Abstract
Objective: Circadian rhythm disruption has been implicated in the progression of hematologic malignancies, yet its physiological impact remains poorly understood. This study aimed to evaluate the prevalence of circadian rhythm disruption and investigate its association with hematopoietic and systemic physiological functions in patients with hematologic malignancies.
Design: Cross-sectional study.
Setting: Tertiary hospitals in Hubei Province, China; data collected between January 2025 and July 2025.
Participants: 212 patients diagnosed with hematologic malignancies and receiving treatment at three tertiary hospitals.

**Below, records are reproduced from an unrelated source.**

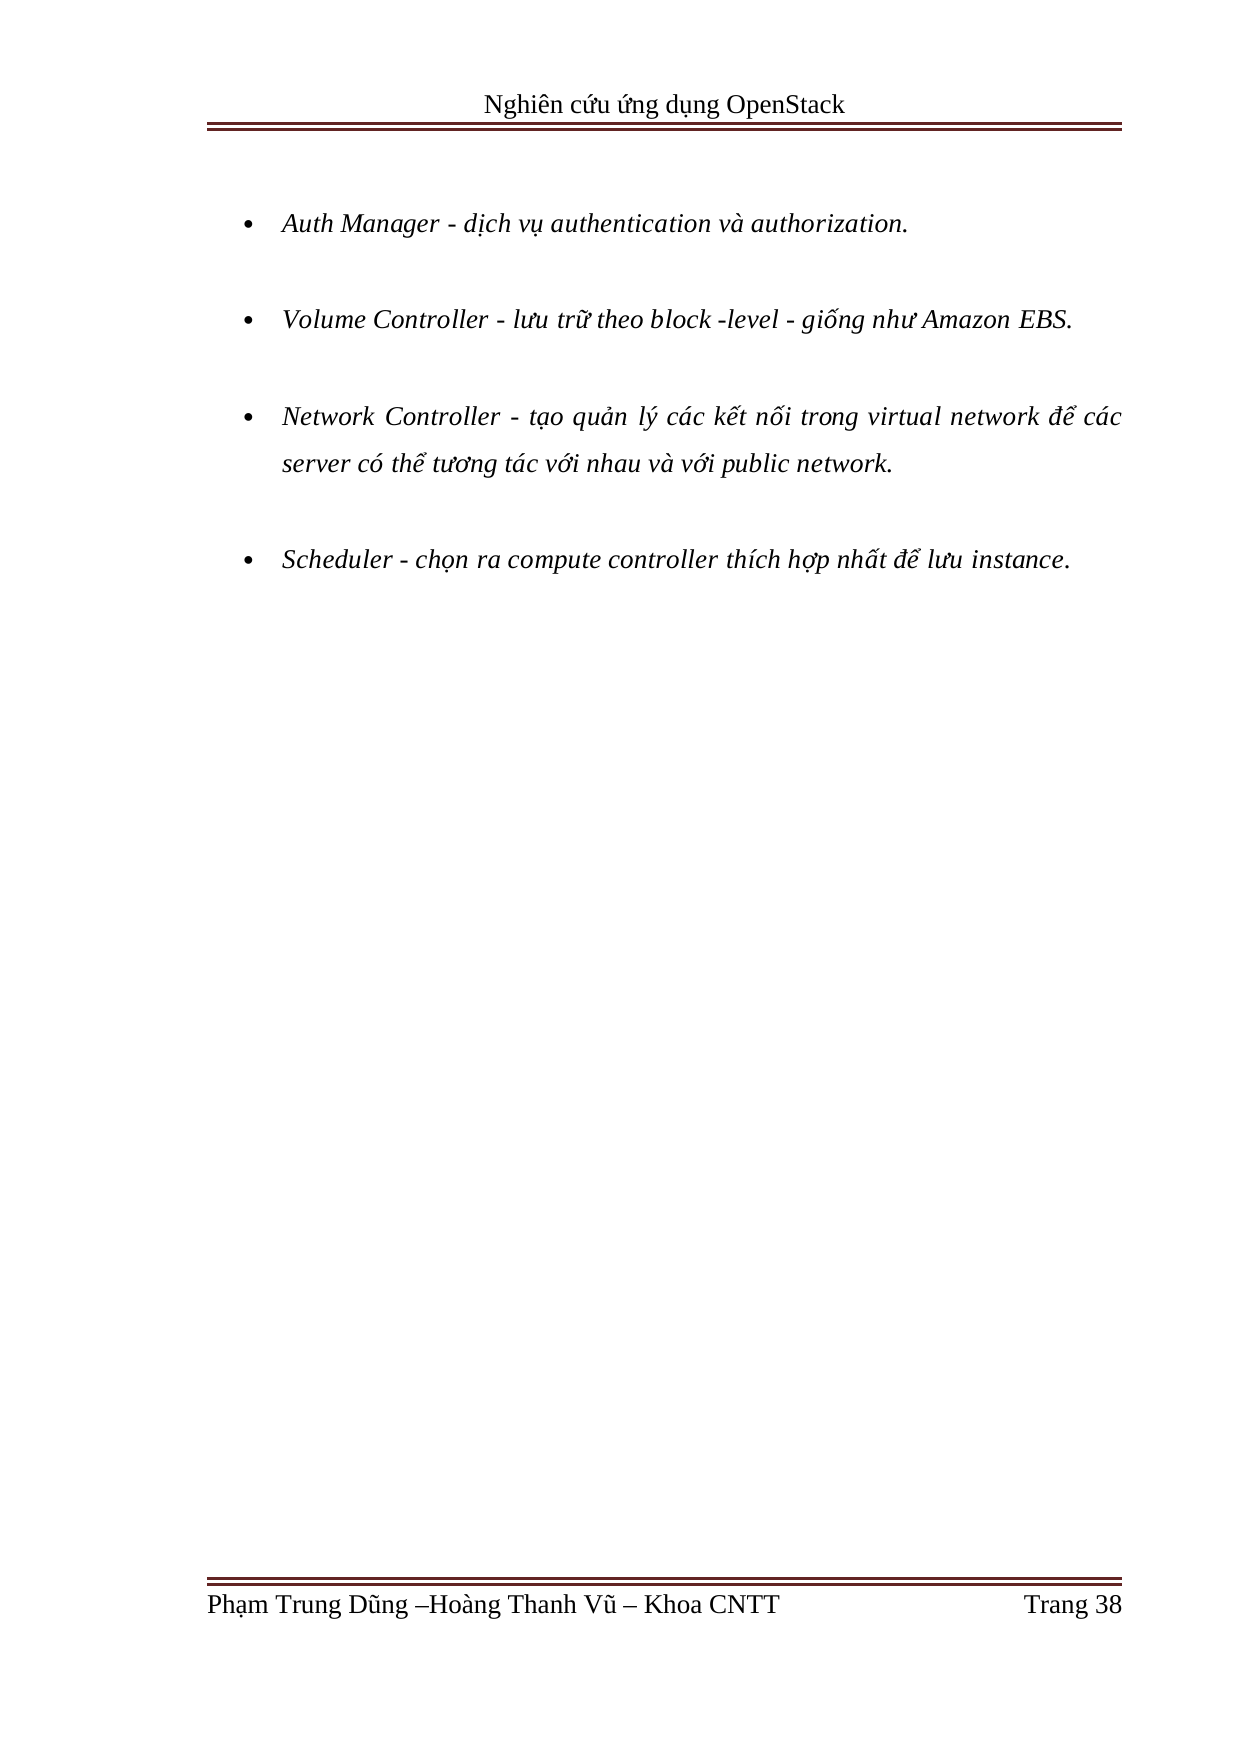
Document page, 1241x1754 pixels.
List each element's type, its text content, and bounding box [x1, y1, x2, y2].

list Volume Controller - lưu trữ theo block -level - giống như Amazon EBS. [244, 303, 1122, 334]
list Scheduler - chọn ra compute controller thích hợp nhất để lưu instance. [244, 543, 1122, 574]
list Auth Manager - dịch vụ authentication và authorization. [244, 207, 1122, 238]
list Network Controller - tạo quản lý các kết nối trong virtual network để các server có thể tương tác với nhau và với public network. [244, 400, 1122, 478]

Main outcome measures: Circadian rhythm disruption was assessed using the Pittsburgh Sleep Quality Index (PSQI), focusing on the sleep disturbance and daytime dysfunction dimensions. Higher scores indicated greater disruption. Concurrent hematologic and biochemical parameters were collected, and key biomarkers were classified into four pathophysiological dimensions: hematopoietic function, inflammatory response, metabolic stress, and coagulation function. Principal component analysis (PCA) was applied within each dimension to derive composite indices by weighting the first two components based on their explained variance and standardizing the results. Restricted cubic spline (RCS) models were applied to examine non-linear associations between circadian disruption and hematopoietic function, adjusting for treatment and disease subtype. Interaction effects with age, sex, and diagnosis were explored. The primary outcome was hematopoietic function; secondary outcomes included indices of inflammation, metabolism, and coagulation.

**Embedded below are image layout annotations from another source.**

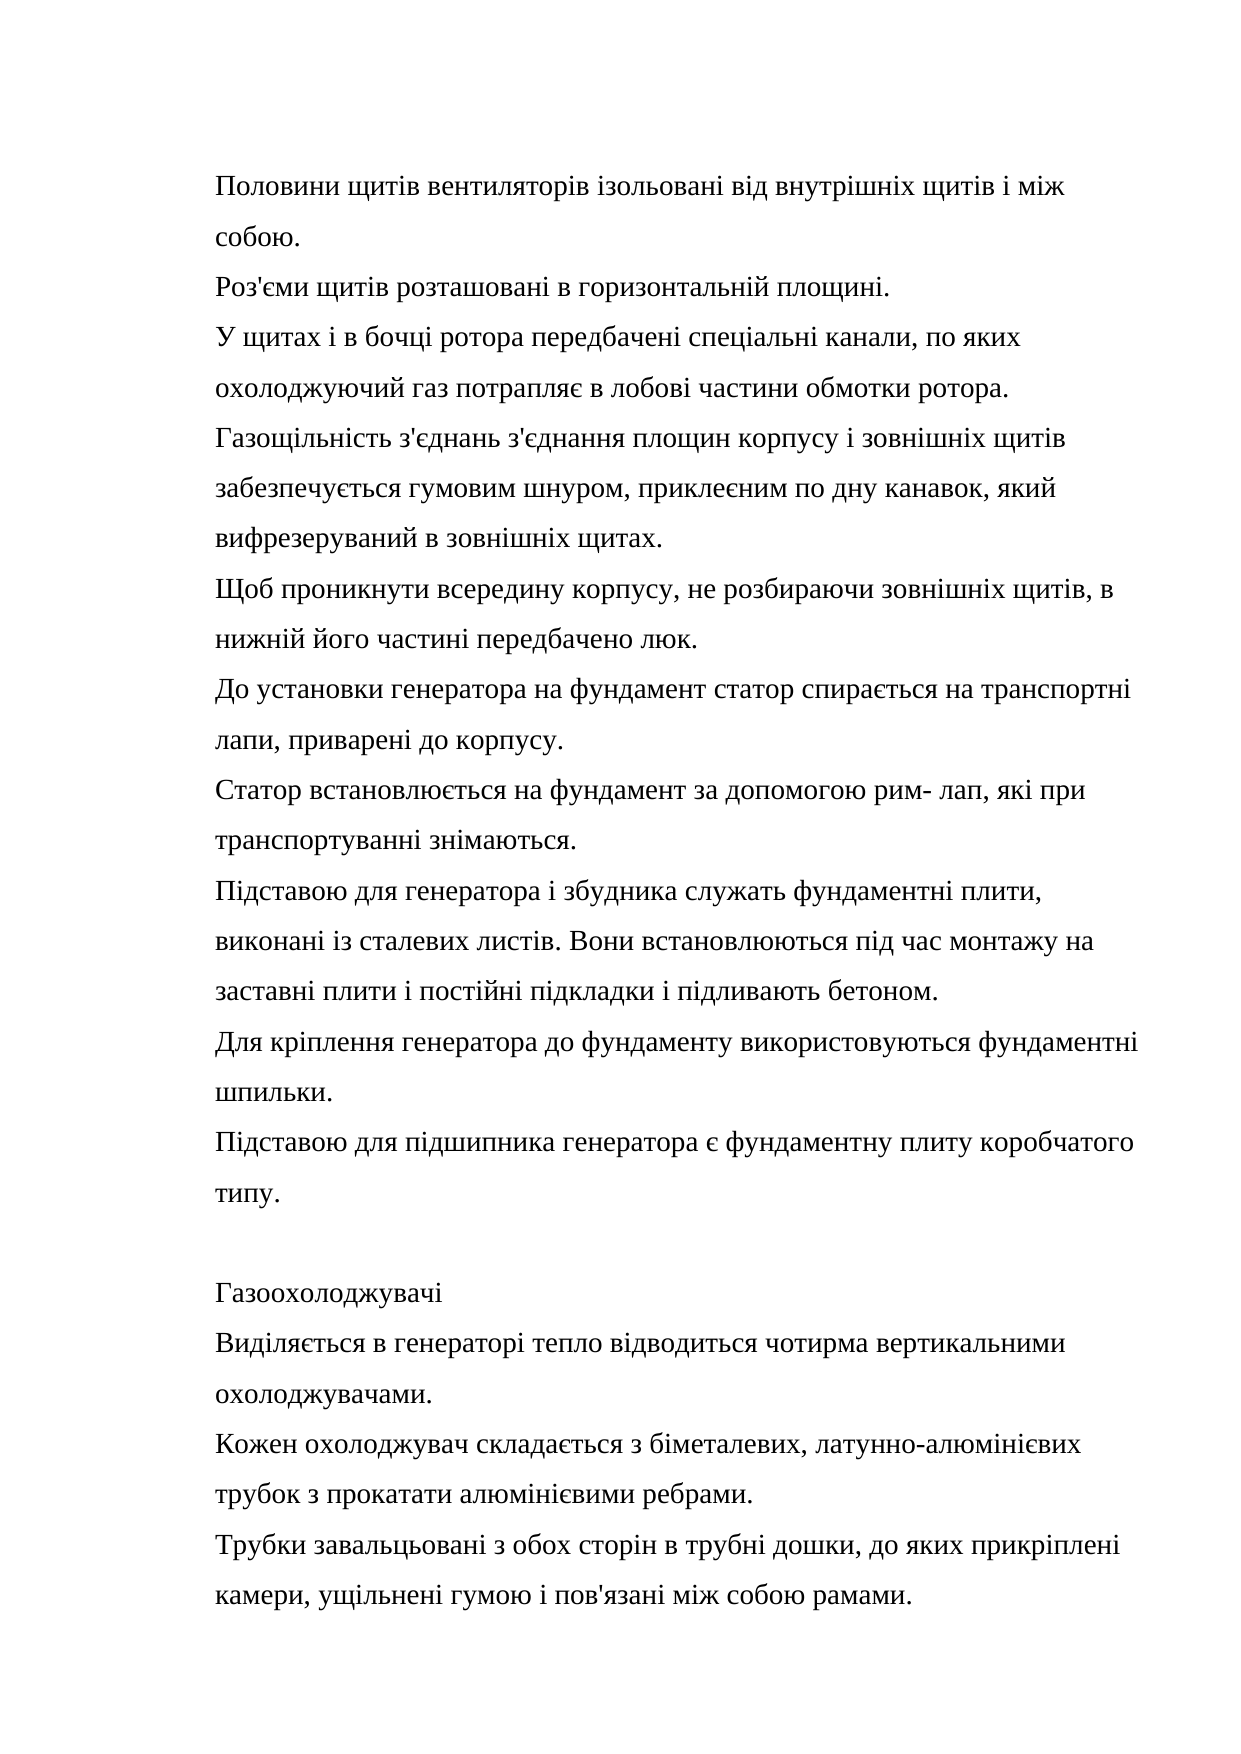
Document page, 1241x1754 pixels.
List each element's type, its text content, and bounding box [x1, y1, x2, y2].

text Підставою для генератора і збудника служать фундаментні плити, виконані із сталевих листів. Вони встановлюються під час монтажу на заставні плити і постійні підкладки і підливають бетоном. [215, 873, 1152, 1007]
text Для кріплення генератора до фундаменту використовуються фундаментні шпильки. [215, 1024, 1152, 1108]
text Виділяється в генераторі тепло відводиться чотирма вертикальними охолоджувачами. [215, 1326, 1152, 1409]
text Трубки завальцьовані з обох сторін в трубні дошки, до яких прикріплені камери, ущільнені гумою і пов'язані між собою рамами. [215, 1527, 1152, 1611]
text Статор встановлюється на фундамент за допомогою рим- лап, які при транспортуванні знімаються. [215, 772, 1152, 856]
text Роз'єми щитів розташовані в горизонтальній площині. [215, 269, 1152, 303]
text До установки генератора на фундамент статор спирається на транспортні лапи, приварені до корпусу. [215, 672, 1152, 755]
text У щитах і в бочці ротора передбачені спеціальні канали, по яких охолоджуючий газ потрапляє в лобові частини обмотки ротора. [215, 319, 1152, 403]
text Половини щитів вентиляторів ізольовані від внутрішніх щитів і між собою. [215, 168, 1152, 252]
text Підставою для підшипника генератора є фундаментну плиту коробчатого типу. [215, 1124, 1152, 1208]
text Кожен охолоджувач складається з біметалевих, латунно-алюмінієвих трубок з прокатати алюмінієвими ребрами. [215, 1426, 1152, 1510]
text Газоохолоджувачі [215, 1275, 1152, 1309]
text Щоб проникнути всередину корпусу, не розбираючи зовнішніх щитів, в нижній його частині передбачено люк. [215, 571, 1152, 655]
text Газощільність з'єднань з'єднання площин корпусу і зовнішніх щитів забезпечується гумовим шнуром, приклеєним по дну канавок, який вифрезеруваний в зовнішніх щитах. [215, 420, 1152, 554]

Results: Among 212 patients (59.6% male; median age 60), 63.4% had poor sleep quality and 84.6% reported daytime dysfunction. Baseline demographics showed no significant differences. PCA-derived indices captured substantial domain variance (97.85%, 59.53%, 78.66%, 71.52% for hematopoiesis, inflammation, metabolism, and coagulation, respectively). RCS models showed no multicollinearity and normally distributed residuals. Daytime dysfunction exhibited a progressively decreasing non-linear association with hematopoietic function, with a pronounced decline observed above a score of 1 (β = -0.38, 95% CI:-0.49 to -0.27, p = 9.65e-12). Nighttime rhythm disruption showed a steep initial negative effect that plateaued beyond a score of 2 (β = -0.24, 95% CI:-0.36 to -0.13, p = 3.62e-05), suggesting early-effect saturation. No significant interactions were found with age or sex, but the adverse effect of circadian disruption on hematopoietic function was more pronounced in patients with myelodysplastic syndromes. No significant associations were observed between circadian disruption and inflammation or metabolism; however, a negative association with coagulation function was noted at lower levels of sleep disturbance (<2 points).

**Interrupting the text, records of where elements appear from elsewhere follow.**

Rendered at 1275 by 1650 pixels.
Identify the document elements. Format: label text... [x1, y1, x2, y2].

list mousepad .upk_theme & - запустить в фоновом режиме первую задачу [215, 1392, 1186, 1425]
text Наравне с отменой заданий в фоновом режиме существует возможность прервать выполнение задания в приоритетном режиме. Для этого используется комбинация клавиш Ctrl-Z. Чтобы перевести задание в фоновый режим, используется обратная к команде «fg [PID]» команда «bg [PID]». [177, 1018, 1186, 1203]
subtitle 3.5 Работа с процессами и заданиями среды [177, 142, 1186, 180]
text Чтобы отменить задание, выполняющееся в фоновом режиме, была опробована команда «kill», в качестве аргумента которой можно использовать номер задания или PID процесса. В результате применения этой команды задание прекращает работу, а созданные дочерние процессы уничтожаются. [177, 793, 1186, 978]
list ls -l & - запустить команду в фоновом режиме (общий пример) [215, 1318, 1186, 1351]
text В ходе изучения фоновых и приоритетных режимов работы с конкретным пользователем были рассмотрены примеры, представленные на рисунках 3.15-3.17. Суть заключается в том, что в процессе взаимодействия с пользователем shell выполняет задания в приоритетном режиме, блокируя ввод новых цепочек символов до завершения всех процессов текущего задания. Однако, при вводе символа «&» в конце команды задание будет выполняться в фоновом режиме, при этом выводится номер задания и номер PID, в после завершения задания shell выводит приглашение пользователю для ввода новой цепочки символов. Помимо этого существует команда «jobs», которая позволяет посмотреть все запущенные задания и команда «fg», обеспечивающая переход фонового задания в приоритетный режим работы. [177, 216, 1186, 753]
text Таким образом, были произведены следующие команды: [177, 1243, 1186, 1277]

Conclusions: Circadian rhythm disruption was non-linearly associated with impaired hematopoietic function in patients with hematologic malignancies, particularly in cases of moderate to severe daytime dysfunction and early-stage sleep disturbance. These associations were stronger in patients with myelodysplastic syndromes, suggesting greater vulnerability to circadian disruption in this subgroup.